La comunità internazionale ha sbloccato martedì 550 milioni di euro per finanziare i lavori legati alla costruzione di un nuovo sarcofago da apporre sul reattore danneggiato della centrale nucleare di Chernobyl.
I fondi raccolti sono stati confermati dal primo ministro francese François Fillon in occasione della conferenza dei donatori di Kiev. In un primo tempo Fillon aveva annunciato fondi per 575 milioni, poi ha rivisto la cifra al ribasso. “Una cifra importante – ha detto – un risultato che mostra il senso di responsabilità dell’insieme della comunità internazionale.”

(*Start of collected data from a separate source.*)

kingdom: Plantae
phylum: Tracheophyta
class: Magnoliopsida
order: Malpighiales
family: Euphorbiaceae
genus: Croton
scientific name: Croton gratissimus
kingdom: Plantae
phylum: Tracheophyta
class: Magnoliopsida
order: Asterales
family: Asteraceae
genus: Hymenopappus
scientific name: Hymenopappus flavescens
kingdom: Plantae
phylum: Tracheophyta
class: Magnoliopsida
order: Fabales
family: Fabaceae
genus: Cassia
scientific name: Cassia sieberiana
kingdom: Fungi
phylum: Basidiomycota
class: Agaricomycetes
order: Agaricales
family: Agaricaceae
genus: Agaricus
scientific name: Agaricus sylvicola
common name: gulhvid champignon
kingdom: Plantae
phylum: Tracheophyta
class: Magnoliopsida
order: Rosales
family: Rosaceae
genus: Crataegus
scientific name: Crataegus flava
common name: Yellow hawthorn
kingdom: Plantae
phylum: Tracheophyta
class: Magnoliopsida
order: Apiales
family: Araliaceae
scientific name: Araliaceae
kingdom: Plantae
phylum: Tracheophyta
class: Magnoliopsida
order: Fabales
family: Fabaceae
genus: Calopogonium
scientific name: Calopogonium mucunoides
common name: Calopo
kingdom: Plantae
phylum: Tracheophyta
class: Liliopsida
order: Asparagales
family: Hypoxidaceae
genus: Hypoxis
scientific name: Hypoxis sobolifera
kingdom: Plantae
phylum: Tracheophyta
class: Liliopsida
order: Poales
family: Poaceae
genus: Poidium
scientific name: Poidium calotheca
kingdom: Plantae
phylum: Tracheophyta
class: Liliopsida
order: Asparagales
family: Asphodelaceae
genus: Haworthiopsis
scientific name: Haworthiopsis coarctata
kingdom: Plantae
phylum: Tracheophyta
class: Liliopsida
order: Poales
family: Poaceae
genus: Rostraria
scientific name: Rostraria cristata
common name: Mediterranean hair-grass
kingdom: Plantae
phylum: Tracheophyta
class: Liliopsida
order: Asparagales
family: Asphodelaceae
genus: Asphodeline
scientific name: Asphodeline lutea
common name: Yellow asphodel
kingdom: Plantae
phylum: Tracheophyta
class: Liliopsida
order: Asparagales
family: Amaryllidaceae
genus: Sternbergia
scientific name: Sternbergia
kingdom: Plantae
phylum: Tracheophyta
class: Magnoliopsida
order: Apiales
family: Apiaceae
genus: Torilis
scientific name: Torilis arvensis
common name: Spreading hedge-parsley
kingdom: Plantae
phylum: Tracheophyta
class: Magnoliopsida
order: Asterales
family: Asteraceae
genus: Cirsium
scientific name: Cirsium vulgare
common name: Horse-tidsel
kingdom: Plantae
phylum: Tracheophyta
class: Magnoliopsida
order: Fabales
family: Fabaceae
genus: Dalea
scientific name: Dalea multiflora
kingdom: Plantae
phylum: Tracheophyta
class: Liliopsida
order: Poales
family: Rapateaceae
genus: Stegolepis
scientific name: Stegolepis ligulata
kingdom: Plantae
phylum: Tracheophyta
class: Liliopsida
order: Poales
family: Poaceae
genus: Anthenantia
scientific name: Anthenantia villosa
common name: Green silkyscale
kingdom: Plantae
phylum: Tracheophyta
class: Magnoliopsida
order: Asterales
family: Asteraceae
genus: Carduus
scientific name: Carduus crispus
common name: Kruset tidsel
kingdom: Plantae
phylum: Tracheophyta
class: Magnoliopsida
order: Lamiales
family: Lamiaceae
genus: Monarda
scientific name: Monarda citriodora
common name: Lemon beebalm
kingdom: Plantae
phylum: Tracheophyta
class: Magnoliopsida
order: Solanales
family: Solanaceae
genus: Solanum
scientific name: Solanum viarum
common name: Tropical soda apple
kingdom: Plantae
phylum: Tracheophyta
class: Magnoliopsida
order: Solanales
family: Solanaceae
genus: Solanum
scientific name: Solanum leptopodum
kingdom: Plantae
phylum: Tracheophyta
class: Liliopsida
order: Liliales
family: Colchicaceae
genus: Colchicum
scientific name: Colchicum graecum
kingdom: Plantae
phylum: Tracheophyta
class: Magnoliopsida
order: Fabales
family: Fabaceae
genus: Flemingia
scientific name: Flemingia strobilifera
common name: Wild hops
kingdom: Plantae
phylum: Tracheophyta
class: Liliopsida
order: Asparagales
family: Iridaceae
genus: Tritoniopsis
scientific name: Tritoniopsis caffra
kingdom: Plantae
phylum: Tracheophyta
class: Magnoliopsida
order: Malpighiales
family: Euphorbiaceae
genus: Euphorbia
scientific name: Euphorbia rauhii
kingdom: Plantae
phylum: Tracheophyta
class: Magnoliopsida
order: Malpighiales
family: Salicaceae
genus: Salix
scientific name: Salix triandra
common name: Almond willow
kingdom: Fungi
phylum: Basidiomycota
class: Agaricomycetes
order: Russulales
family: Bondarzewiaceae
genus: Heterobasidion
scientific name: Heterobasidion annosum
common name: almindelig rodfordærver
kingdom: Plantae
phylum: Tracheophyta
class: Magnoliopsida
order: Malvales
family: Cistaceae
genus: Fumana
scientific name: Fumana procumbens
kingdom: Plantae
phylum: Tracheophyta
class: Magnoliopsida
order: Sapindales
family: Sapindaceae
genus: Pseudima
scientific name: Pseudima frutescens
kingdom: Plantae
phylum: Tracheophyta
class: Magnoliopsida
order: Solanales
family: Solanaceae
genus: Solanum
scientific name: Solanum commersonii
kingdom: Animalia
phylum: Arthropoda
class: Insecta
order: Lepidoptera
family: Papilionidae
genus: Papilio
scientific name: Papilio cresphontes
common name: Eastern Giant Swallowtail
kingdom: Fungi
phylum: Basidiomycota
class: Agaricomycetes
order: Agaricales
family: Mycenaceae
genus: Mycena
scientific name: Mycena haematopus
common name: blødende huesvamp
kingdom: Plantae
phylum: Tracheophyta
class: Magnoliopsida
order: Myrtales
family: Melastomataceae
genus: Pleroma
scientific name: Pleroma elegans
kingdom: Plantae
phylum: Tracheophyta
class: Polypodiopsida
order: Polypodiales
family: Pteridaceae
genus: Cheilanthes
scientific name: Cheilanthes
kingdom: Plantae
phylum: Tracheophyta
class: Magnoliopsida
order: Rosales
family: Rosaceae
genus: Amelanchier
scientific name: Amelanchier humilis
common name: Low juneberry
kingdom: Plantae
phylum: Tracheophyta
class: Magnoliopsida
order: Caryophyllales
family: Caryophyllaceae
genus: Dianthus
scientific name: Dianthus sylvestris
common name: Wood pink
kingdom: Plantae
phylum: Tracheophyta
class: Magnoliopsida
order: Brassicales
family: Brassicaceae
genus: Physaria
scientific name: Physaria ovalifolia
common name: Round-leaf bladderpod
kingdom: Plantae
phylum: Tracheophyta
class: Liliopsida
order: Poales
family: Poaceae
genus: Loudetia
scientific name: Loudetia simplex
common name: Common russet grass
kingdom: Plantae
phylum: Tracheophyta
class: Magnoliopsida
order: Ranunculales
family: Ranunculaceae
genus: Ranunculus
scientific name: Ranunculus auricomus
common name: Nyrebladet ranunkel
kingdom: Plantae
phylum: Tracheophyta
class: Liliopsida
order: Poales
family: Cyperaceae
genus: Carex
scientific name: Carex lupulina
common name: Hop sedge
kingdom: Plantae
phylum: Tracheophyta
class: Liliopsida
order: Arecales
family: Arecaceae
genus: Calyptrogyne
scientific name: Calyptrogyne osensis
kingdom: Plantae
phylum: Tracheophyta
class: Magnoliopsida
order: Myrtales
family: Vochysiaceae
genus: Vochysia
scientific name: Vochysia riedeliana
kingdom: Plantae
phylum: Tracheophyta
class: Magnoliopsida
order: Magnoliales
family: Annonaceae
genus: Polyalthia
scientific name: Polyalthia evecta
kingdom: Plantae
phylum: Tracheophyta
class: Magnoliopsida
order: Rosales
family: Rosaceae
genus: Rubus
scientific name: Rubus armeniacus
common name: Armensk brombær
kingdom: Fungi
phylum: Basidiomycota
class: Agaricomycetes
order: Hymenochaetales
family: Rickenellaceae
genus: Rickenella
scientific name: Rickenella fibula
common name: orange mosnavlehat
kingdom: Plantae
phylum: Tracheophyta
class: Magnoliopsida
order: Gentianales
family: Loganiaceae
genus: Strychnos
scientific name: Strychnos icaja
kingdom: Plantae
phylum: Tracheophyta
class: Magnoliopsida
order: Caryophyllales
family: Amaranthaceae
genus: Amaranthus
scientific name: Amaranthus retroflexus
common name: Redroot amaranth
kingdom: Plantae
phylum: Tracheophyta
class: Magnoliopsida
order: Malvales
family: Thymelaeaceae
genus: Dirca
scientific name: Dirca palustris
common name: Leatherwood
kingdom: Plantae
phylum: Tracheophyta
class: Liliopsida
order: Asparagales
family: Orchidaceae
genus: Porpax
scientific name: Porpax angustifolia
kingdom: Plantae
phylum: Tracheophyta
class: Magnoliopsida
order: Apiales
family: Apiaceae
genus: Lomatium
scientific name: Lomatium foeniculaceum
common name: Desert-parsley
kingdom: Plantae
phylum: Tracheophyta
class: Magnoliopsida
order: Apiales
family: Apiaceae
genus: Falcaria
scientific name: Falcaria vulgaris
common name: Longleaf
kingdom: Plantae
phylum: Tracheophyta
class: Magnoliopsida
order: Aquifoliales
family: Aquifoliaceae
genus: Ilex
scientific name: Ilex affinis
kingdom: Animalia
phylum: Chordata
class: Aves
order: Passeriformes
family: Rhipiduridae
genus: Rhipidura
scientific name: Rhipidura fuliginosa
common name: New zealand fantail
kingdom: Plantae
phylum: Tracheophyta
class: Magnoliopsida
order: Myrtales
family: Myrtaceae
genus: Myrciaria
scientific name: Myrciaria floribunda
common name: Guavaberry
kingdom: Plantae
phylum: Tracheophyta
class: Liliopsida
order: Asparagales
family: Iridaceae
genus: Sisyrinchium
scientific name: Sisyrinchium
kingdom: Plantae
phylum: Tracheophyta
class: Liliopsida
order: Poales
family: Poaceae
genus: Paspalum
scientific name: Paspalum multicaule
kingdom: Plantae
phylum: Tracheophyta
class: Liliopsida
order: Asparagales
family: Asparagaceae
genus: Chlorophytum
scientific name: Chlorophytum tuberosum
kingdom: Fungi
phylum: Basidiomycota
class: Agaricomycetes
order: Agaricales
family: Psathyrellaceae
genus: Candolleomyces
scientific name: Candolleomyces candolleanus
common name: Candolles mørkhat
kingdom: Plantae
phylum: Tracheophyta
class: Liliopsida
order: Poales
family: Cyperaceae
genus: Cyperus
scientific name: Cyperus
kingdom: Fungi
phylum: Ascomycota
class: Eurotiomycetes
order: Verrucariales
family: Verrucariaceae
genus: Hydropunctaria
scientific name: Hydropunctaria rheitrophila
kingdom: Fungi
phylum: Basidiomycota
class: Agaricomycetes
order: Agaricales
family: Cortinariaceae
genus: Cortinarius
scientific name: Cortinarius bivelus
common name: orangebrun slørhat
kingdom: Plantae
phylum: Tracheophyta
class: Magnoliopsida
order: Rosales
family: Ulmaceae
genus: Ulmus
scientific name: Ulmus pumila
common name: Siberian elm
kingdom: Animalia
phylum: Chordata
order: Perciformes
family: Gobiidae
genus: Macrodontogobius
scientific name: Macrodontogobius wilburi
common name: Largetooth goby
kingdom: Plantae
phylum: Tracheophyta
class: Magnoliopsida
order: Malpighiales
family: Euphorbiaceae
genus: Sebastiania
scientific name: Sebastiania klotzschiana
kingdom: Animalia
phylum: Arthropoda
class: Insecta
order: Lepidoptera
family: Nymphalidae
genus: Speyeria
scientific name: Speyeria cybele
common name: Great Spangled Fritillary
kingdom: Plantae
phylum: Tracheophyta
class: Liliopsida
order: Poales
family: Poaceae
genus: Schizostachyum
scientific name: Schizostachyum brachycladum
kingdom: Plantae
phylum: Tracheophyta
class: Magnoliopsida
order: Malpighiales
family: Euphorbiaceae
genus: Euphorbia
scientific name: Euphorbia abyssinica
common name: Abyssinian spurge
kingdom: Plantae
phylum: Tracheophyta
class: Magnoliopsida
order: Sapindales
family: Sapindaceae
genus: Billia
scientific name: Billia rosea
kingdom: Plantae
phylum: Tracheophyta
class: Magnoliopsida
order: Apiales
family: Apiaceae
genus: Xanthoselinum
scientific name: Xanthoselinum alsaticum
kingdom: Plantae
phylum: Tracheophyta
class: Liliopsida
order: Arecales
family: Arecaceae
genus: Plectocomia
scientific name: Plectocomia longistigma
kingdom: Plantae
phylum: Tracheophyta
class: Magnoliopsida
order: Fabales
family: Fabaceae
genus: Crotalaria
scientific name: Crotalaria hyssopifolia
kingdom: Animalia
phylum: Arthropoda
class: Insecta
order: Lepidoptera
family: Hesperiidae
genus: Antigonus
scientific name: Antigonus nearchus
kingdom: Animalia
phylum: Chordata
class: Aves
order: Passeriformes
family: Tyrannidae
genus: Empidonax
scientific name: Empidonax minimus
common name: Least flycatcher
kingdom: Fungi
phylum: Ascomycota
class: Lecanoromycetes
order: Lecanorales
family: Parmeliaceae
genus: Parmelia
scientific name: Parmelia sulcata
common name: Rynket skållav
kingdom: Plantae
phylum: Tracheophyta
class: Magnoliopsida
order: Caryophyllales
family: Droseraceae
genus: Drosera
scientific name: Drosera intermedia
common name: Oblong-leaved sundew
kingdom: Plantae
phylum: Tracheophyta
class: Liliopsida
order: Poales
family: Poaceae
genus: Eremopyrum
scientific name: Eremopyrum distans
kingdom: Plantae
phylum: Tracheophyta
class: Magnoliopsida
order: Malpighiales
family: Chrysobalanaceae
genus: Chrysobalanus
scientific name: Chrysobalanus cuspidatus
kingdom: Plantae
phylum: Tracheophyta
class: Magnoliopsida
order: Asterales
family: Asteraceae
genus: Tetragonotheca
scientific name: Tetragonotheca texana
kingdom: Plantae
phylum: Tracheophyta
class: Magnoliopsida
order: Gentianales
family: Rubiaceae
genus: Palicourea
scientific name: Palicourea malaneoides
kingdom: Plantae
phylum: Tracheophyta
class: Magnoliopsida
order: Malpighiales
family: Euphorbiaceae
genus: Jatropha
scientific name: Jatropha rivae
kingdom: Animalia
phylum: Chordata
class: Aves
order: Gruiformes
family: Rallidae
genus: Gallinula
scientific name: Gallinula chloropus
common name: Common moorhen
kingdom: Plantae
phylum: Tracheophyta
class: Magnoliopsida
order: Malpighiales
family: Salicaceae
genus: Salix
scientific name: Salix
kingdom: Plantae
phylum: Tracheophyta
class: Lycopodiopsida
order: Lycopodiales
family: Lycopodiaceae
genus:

In apertura di conferenza Fillon aveva esortato i partecipanti a “saldare” la dolorosa eredità della catastrofe nucleare di 25 anni fa. “Non abbiamo il diritto di dimenticare Chernobyl – ha detto – e la catastrofe di Fukushima ci ricorda come la nostra responsabilità sia quella di unire gli sforzi per limitare le conseguenze di queste catastrofi.”
Alla conferenza di Kiev hanno partecipato decine di paesi e organizzazioni internazionali. L’obiettivo era quello di raccogliere i 740 milioni di euro che mancano (su un totale di 1.5 miliardi) per finanziare la costruzione del nuovo sarcofago isolante e la costruzione di un deposito per lo stoccaggio del combustibile nucleare. I lavori erano iniziati alla fine del 2010 e dureranno sino al 2015.